- Instructions for the task -
Give back every line of the data, word for word.

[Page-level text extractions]

★ ★ ★ ★

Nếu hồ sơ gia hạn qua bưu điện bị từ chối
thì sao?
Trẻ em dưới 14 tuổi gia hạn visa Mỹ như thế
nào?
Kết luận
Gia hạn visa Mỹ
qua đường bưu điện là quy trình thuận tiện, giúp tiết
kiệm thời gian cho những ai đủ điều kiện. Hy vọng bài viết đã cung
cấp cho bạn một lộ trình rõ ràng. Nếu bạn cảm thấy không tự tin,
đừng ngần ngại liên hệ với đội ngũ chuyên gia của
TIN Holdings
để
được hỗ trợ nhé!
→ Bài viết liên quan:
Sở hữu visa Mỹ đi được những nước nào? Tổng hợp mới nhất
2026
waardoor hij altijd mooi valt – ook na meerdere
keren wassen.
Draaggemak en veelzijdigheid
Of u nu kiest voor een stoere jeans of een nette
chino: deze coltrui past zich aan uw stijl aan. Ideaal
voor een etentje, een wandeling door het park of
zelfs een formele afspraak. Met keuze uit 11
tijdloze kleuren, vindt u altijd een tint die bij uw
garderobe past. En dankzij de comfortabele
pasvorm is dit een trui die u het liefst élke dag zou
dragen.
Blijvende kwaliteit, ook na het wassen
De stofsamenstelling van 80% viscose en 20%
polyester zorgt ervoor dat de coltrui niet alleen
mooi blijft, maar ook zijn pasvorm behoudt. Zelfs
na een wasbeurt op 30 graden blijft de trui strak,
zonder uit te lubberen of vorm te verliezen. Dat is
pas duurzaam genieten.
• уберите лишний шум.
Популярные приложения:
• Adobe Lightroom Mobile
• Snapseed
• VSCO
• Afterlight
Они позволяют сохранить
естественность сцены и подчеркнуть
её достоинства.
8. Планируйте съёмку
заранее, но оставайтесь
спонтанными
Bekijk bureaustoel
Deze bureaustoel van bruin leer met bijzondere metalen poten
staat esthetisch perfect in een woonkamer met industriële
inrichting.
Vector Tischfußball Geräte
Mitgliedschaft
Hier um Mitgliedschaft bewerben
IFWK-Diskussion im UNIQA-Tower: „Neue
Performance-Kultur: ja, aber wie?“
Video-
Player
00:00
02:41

★ ★ ★ ★

- Task output -
Nếu hồ sơ gia hạn qua bưu điện bị từ chối
thì sao?
Trẻ em dưới 14 tuổi gia hạn visa Mỹ như thế
nào?
Kết luận
Gia hạn visa Mỹ
qua đường bưu điện là quy trình thuận tiện, giúp tiết
kiệm thời gian cho những ai đủ điều kiện. Hy vọng bài viết đã cung
cấp cho bạn một lộ trình rõ ràng. Nếu bạn cảm thấy không tự tin,
đừng ngần ngại liên hệ với đội ngũ chuyên gia của
TIN Holdings
để
được hỗ trợ nhé!
→ Bài viết liên quan:
Sở hữu visa Mỹ đi được những nước nào? Tổng hợp mới nhất
2026
waardoor hij altijd mooi valt – ook na meerdere
keren wassen.
Draaggemak en veelzijdigheid
Of u nu kiest voor een stoere jeans of een nette
chino: deze coltrui past zich aan uw stijl aan. Ideaal
voor een etentje, een wandeling door het park of
zelfs een formele afspraak. Met keuze uit 11
tijdloze kleuren, vindt u altijd een tint die bij uw
garderobe past. En dankzij de comfortabele
pasvorm is dit een trui die u het liefst élke dag zou
dragen.
Blijvende kwaliteit, ook na het wassen
De stofsamenstelling van 80% viscose en 20%
polyester zorgt ervoor dat de coltrui niet alleen
mooi blijft, maar ook zijn pasvorm behoudt. Zelfs
na een wasbeurt op 30 graden blijft de trui strak,
zonder uit te lubberen of vorm te verliezen. Dat is
pas duurzaam genieten.
• уберите лишний шум.
Популярные приложения:
• Adobe Lightroom Mobile
• Snapseed
• VSCO
• Afterlight
Они позволяют сохранить
естественность сцены и подчеркнуть
её достоинства.
8. Планируйте съёмку
заранее, но оставайтесь
спонтанными
Bekijk bureaustoel
Deze bureaustoel van bruin leer met bijzondere metalen poten
staat esthetisch perfect in een woonkamer met industriële
inrichting.
Vector Tischfußball Geräte
Mitgliedschaft
Hier um Mitgliedschaft bewerben
IFWK-Diskussion im UNIQA-Tower: „Neue
Performance-Kultur: ja, aber wie?“
Video-
Player
00:00
02:41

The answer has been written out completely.